* [Extracted records]:

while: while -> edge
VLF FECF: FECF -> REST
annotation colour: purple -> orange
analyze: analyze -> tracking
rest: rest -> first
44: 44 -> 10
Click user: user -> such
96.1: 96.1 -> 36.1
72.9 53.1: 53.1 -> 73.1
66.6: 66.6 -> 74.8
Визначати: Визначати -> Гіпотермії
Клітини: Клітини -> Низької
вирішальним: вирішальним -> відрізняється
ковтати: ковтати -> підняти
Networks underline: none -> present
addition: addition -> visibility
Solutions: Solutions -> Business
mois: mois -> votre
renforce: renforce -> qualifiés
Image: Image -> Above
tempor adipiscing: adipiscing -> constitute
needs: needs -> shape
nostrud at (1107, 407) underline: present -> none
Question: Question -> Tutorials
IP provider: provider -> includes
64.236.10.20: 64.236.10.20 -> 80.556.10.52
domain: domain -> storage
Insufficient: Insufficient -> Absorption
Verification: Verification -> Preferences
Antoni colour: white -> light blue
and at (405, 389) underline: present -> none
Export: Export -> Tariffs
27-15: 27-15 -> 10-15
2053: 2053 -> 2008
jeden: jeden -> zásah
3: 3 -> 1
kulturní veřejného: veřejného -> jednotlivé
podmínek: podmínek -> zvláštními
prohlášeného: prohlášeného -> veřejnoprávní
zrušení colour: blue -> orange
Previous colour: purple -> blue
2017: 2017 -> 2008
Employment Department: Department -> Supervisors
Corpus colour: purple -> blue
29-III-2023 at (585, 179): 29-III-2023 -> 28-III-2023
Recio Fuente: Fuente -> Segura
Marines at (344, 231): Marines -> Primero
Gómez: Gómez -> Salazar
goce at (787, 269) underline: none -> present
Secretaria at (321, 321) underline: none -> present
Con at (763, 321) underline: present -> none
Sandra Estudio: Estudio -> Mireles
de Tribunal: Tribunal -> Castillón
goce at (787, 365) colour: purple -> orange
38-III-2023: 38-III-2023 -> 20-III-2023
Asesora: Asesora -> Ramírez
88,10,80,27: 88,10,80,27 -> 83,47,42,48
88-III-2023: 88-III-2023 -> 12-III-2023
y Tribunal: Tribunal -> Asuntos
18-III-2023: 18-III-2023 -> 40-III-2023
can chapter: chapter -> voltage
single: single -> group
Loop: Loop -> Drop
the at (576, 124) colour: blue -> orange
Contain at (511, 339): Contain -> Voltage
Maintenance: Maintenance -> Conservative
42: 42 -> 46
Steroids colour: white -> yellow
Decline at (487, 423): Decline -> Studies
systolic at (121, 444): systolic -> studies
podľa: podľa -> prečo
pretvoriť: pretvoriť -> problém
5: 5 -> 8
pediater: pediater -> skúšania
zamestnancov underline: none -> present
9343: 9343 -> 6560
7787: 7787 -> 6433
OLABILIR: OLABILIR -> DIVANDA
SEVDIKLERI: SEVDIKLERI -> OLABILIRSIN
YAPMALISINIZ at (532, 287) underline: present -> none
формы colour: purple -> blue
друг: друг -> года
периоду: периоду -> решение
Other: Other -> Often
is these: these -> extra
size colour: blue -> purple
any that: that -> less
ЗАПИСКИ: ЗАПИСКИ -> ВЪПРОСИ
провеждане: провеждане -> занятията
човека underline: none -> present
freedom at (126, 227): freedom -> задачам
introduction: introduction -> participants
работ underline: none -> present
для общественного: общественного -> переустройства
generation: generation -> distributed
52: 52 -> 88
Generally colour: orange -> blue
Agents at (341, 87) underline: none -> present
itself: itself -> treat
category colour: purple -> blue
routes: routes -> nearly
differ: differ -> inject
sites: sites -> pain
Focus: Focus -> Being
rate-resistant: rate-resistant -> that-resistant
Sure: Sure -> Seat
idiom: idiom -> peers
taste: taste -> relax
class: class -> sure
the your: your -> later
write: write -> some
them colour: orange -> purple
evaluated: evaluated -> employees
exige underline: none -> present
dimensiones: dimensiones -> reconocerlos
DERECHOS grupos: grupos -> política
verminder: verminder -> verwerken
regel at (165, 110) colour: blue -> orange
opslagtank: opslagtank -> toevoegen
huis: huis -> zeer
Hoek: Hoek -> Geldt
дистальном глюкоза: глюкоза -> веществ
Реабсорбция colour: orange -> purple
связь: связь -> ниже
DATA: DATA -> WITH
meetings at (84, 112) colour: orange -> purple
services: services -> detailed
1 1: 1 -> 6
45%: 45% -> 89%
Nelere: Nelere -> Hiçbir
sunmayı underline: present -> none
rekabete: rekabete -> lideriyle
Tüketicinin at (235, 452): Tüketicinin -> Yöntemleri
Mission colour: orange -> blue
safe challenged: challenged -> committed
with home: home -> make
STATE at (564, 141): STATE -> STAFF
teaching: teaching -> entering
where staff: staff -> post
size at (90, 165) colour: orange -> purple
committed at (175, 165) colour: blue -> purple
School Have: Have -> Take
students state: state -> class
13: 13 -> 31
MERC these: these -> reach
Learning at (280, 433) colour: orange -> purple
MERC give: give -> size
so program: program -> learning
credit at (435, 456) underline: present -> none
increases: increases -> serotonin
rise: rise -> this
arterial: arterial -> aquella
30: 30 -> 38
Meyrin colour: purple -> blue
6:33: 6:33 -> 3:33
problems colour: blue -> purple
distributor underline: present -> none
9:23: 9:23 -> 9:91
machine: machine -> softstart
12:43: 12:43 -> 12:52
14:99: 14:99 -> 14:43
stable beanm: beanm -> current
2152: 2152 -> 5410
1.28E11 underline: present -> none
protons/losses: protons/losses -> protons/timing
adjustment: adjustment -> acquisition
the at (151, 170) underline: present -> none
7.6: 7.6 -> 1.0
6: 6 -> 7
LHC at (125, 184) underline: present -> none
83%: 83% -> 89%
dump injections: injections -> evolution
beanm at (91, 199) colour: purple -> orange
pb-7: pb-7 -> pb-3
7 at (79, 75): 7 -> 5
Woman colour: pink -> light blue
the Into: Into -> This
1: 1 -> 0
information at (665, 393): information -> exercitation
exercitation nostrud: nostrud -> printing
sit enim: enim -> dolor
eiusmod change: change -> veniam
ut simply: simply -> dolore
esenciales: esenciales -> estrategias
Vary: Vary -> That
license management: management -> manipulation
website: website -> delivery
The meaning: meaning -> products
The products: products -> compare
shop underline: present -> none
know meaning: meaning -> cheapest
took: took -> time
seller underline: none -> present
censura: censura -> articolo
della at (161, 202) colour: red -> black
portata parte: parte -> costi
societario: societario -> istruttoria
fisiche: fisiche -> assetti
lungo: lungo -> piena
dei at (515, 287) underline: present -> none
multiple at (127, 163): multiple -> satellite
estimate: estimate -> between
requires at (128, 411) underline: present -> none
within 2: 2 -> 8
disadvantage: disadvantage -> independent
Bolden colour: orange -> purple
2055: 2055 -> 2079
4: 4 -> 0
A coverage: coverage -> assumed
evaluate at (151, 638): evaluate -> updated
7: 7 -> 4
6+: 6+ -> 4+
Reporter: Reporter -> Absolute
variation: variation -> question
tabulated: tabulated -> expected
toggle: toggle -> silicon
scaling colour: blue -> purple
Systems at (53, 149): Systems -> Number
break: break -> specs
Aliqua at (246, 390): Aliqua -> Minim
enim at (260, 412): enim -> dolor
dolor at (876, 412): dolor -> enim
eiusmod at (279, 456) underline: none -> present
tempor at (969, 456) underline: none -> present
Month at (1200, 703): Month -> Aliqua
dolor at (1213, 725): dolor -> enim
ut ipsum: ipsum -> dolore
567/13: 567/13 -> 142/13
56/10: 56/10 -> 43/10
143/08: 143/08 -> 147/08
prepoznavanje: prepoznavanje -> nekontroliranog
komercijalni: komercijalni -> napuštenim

* [Written problem]:
Rewrite all of the records above as a numbered list, leaving out any blank lines.

* [Response for this exercise]:
1. while: while -> edge
2. VLF FECF: FECF -> REST
3. annotation colour: purple -> orange
4. analyze: analyze -> tracking
5. rest: rest -> first
6. 44: 44 -> 10
7. Click user: user -> such
8. 96.1: 96.1 -> 36.1
9. 72.9 53.1: 53.1 -> 73.1
10. 66.6: 66.6 -> 74.8
11. Визначати: Визначати -> Гіпотермії
12. Клітини: Клітини -> Низької
13. вирішальним: вирішальним -> відрізняється
14. ковтати: ковтати -> підняти
15. Networks underline: none -> present
16. addition: addition -> visibility
17. Solutions: Solutions -> Business
18. mois: mois -> votre
19. renforce: renforce -> qualifiés
20. Image: Image -> Above
21. tempor adipiscing: adipiscing -> constitute
22. needs: needs -> shape
23. nostrud at (1107, 407) underline: present -> none
24. Question: Question -> Tutorials
25. IP provider: provider -> includes
26. 64.236.10.20: 64.236.10.20 -> 80.556.10.52
27. domain: domain -> storage
28. Insufficient: Insufficient -> Absorption
29. Verification: Verification -> Preferences
30. Antoni colour: white -> light blue
31. and at (405, 389) underline: present -> none
32. Export: Export -> Tariffs
33. 27-15: 27-15 -> 10-15
34. 2053: 2053 -> 2008
35. jeden: jeden -> zásah
36. 3: 3 -> 1
37. kulturní veřejného: veřejného -> jednotlivé
38. podmínek: podmínek -> zvláštními
39. prohlášeného: prohlášeného -> veřejnoprávní
40. zrušení colour: blue -> orange
41. Previous colour: purple -> blue
42. 2017: 2017 -> 2008
43. Employment Department: Department -> Supervisors
44. Corpus colour: purple -> blue
45. 29-III-2023 at (585, 179): 29-III-2023 -> 28-III-2023
46. Recio Fuente: Fuente -> Segura
47. Marines at (344, 231): Marines -> Primero
48. Gómez: Gómez -> Salazar
49. goce at (787, 269) underline: none -> present
50. Secretaria at (321, 321) underline: none -> present
51. Con at (763, 321) underline: present -> none
52. Sandra Estudio: Estudio -> Mireles
53. de Tribunal: Tribunal -> Castillón
54. goce at (787, 365) colour: purple -> orange
55. 38-III-2023: 38-III-2023 -> 20-III-2023
56. Asesora: Asesora -> Ramírez
57. 88,10,80,27: 88,10,80,27 -> 83,47,42,48
58. 88-III-2023: 88-III-2023 -> 12-III-2023
59. y Tribunal: Tribunal -> Asuntos
60. 18-III-2023: 18-III-2023 -> 40-III-2023
61. can chapter: chapter -> voltage
62. single: single -> group
63. Loop: Loop -> Drop
64. the at (576, 124) colour: blue -> orange
65. Contain at (511, 339): Contain -> Voltage
66. Maintenance: Maintenance -> Conservative
67. 42: 42 -> 46
68. Steroids colour: white -> yellow
69. Decline at (487, 423): Decline -> Studies
70. systolic at (121, 444): systolic -> studies
71. podľa: podľa -> prečo
72. pretvoriť: pretvoriť -> problém
73. 5: 5 -> 8
74. pediater: pediater -> skúšania
75. zamestnancov underline: none -> present
76. 9343: 9343 -> 6560
77. 7787: 7787 -> 6433
78. OLABILIR: OLABILIR -> DIVANDA
79. SEVDIKLERI: SEVDIKLERI -> OLABILIRSIN
80. YAPMALISINIZ at (532, 287) underline: present -> none
81. формы colour: purple -> blue
82. друг: друг -> года
83. периоду: периоду -> решение
84. Other: Other -> Often
85. is these: these -> extra
86. size colour: blue -> purple
87. any that: that -> less
88. ЗАПИСКИ: ЗАПИСКИ -> ВЪПРОСИ
89. провеждане: провеждане -> занятията
90. човека underline: none -> present
91. freedom at (126, 227): freedom -> задачам
92. introduction: introduction -> participants
93. работ underline: none -> present
94. для общественного: общественного -> переустройства
95. generation: generation -> distributed
96. 52: 52 -> 88
97. Generally colour: orange -> blue
98. Agents at (341, 87) underline: none -> present
99. itself: itself -> treat
100. category colour: purple -> blue
101. routes: routes -> nearly
102. differ: differ -> inject
103. sites: sites -> pain
104. Focus: Focus -> Being
105. rate-resistant: rate-resistant -> that-resistant
106. Sure: Sure -> Seat
107. idiom: idiom -> peers
108. taste: taste -> relax
109. class: class -> sure
110. the your: your -> later
111. write: write -> some
112. them colour: orange -> purple
113. evaluated: evaluated -> employees
114. exige underline: none -> present
115. dimensiones: dimensiones -> reconocerlos
116. DERECHOS grupos: grupos -> política
117. verminder: verminder -> verwerken
118. regel at (165, 110) colour: blue -> orange
119. opslagtank: opslagtank -> toevoegen
120. huis: huis -> zeer
121. Hoek: Hoek -> Geldt
122. дистальном глюкоза: глюкоза -> веществ
123. Реабсорбция colour: orange -> purple
124. связь: связь -> ниже
125. DATA: DATA -> WITH
126. meetings at (84, 112) colour: orange -> purple
127. services: services -> detailed
128. 1 1: 1 -> 6
129. 45%: 45% -> 89%
130. Nelere: Nelere -> Hiçbir
131. sunmayı underline: present -> none
132. rekabete: rekabete -> lideriyle
133. Tüketicinin at (235, 452): Tüketicinin -> Yöntemleri
134. Mission colour: orange -> blue
135. safe challenged: challenged -> committed
136. with home: home -> make
137. STATE at (564, 141): STATE -> STAFF
138. teaching: teaching -> entering
139. where staff: staff -> post
140. size at (90, 165) colour: orange -> purple
141. committed at (175, 165) colour: blue -> purple
142. School Have: Have -> Take
143. students state: state -> class
144. 13: 13 -> 31
145. MERC these: these -> reach
146. Learning at (280, 433) colour: orange -> purple
147. MERC give: give -> size
148. so program: program -> learning
149. credit at (435, 456) underline: present -> none
150. increases: increases -> serotonin
151. rise: rise -> this
152. arterial: arterial -> aquella
153. 30: 30 -> 38
154. Meyrin colour: purple -> blue
155. 6:33: 6:33 -> 3:33
156. problems colour: blue -> purple
157. distributor underline: present -> none
158. 9:23: 9:23 -> 9:91
159. machine: machine -> softstart
160. 12:43: 12:43 -> 12:52
161. 14:99: 14:99 -> 14:43
162. stable beanm: beanm -> current
163. 2152: 2152 -> 5410
164. 1.28E11 underline: present -> none
165. protons/losses: protons/losses -> protons/timing
166. adjustment: adjustment -> acquisition
167. the at (151, 170) underline: present -> none
168. 7.6: 7.6 -> 1.0
169. 6: 6 -> 7
170. LHC at (125, 184) underline: present -> none
171. 83%: 83% -> 89%
172. dump injections: injections -> evolution
173. beanm at (91, 199) colour: purple -> orange
174. pb-7: pb-7 -> pb-3
175. 7 at (79, 75): 7 -> 5
176. Woman colour: pink -> light blue
177. the Into: Into -> This
178. 1: 1 -> 0
179. information at (665, 393): information -> exercitation
180. exercitation nostrud: nostrud -> printing
181. sit enim: enim -> dolor
182. eiusmod change: change -> veniam
183. ut simply: simply -> dolore
184. esenciales: esenciales -> estrategias
185. Vary: Vary -> That
186. license management: management -> manipulation
187. website: website -> delivery
188. The meaning: meaning -> products
189. The products: products -> compare
190. shop underline: present -> none
191. know meaning: meaning -> cheapest
192. took: took -> time
193. seller underline: none -> present
194. censura: censura -> articolo
195. della at (161, 202) colour: red -> black
196. portata parte: parte -> costi
197. societario: societario -> istruttoria
198. fisiche: fisiche -> assetti
199. lungo: lungo -> piena
200. dei at (515, 287) underline: present -> none
201. multiple at (127, 163): multiple -> satellite
202. estimate: estimate -> between
203. requires at (128, 411) underline: present -> none
204. within 2: 2 -> 8
205. disadvantage: disadvantage -> independent
206. Bolden colour: orange -> purple
207. 2055: 2055 -> 2079
208. 4: 4 -> 0
209. A coverage: coverage -> assumed
210. evaluate at (151, 638): evaluate -> updated
211. 7: 7 -> 4
212. 6+: 6+ -> 4+
213. Reporter: Reporter -> Absolute
214. variation: variation -> question
215. tabulated: tabulated -> expected
216. toggle: toggle -> silicon
217. scaling colour: blue -> purple
218. Systems at (53, 149): Systems -> Number
219. break: break -> specs
220. Aliqua at (246, 390): Aliqua -> Minim
221. enim at (260, 412): enim -> dolor
222. dolor at (876, 412): dolor -> enim
223. eiusmod at (279, 456) underline: none -> present
224. tempor at (969, 456) underline: none -> present
225. Month at (1200, 703): Month -> Aliqua
226. dolor at (1213, 725): dolor -> enim
227. ut ipsum: ipsum -> dolore
228. 567/13: 567/13 -> 142/13
229. 56/10: 56/10 -> 43/10
230. 143/08: 143/08 -> 147/08
231. prepoznavanje: prepoznavanje -> nekontroliranog
232. komercijalni: komercijalni -> napuštenim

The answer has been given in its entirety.